|10 year government bond yield||3.10%|
|30 year fixed rate mortgage||5.54%|
Stocks are lower as markets continue their post-Fed sell-off. Bonds and MBS are down.
The economy added 428,000 jobs in April, which was a touch above the 400,000 consensus estimate. The gains were widespread, with leisure / hospitality adding 78,000 and manufacturing adding 55,000. Despite the recent gains in payrolls, we are still about 1.2 million jobs below pre-pandemic levels.
The unemployment rate was flat at 3.6%. Average hourly earnings increased 5.5% year-over-year. The labor force participation rate declined to 62.2% and the employment-population ratio declined to 60%.

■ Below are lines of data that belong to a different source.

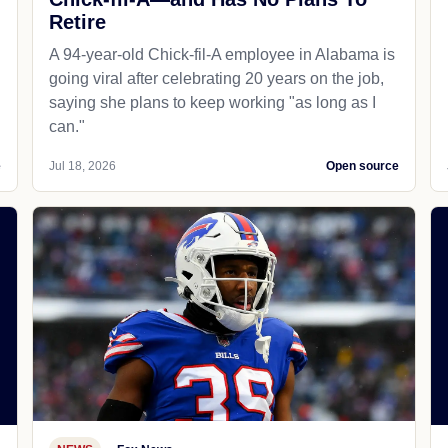
Retire
A 94-year-old Chick-fil-A employee in Alabama is
going viral after celebrating 20 years on the job,
saying she plans to keep working "as long as I
can."
e
Jul 18, 2026
Open source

Overall, this is a strong jobs report and it gives the Fed leeway to keep increasing interest rates. Historically, a 3.6% unemployment rate is exceptionally low, so they could let it increase modestly and still be within the boundaries of “full employment.”
Delinquencies declined to 4.11% in the first quarter, according to the MBA. This was down from 4.65% in the fourth quarter of 2021 and 6.38% a year ago. FHA delinquencies fell substantially. Most of the decrease was in the 90+ day bucket where the loans were either cured or entered post-forbearance workout plans.